| Max-Weber-Kolleg, Knowledge, Spaces, and Media, Research, Personalia

Michael Rösser's dissertation shortlisted for Hedwig Hintze Prize

Every two years, the Association of Historians in Germany (VHD) awards the Hedwig Hintze Prize in recognition of outstanding doctoral dissertations from across the entire breadth of the discipline. At its meeting on Friday, 16 May 2025, in Frankfurt am Main, the VHD commission drew up a shortlist from all submissions. Among the five proposals for the Hedwig Hintze Prize for the best dissertation is the work of Michael Rösser: "Prisms of Work. Labour, Recruitment and Command in German East Africa", which he successfully defended in 2022 at the Max Weber Centre for Cultural and Social Science Studies at the University of Erfurt.

The work, which has already been awarded an ‘honorary distinction’ by the European Network in Universal and Global History (ENIUGH), has been published by de Gruyter. In his book, which appeared as part of the series ‘Work in Global and Historical Perspective’ (21), Rösser analyses work and labour relations using three case studies in colonial German East Africa: the construction of the Central Railway (1905–1916), the Otto plantation in Kilossa (1907–1916) and the Tendaguru palaeontological expedition (1909–1911).
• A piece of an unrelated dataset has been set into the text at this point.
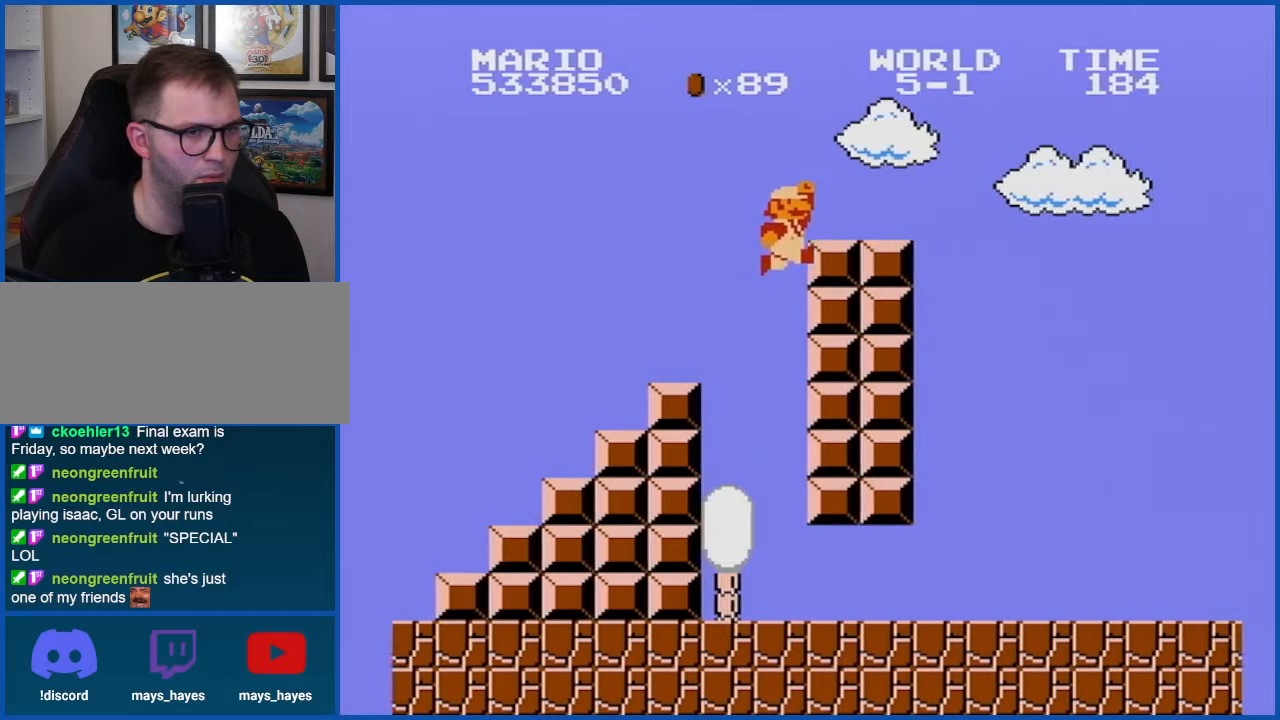
{"buttons": ["B", "DPAD_LEFT"], "events": [[501, "DPAD_LEFT", "down"]]}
His focus is on previously neglected actors and groups of actors in the colonial context of East Africa: these were primarily German companies and their employees, white subaltern railway subcontractors and labour brokers, Indian skilled workers and (qualified) East African workers. These places of work also had their own unique logic and characteristics, as they all existed in a state of tension between the ‘global’ and the ‘local,’ between coercion and voluntariness, between machine and manual labour, between skilled and unskilled labour, between reproductive and wage labour, and between black and white.

The Hedwig Hintze Prize is traditionally awarded during the Historians' Day at the VHD's ceremony. The event will take place on Thursday, 18 September 2025, at 7 p.m.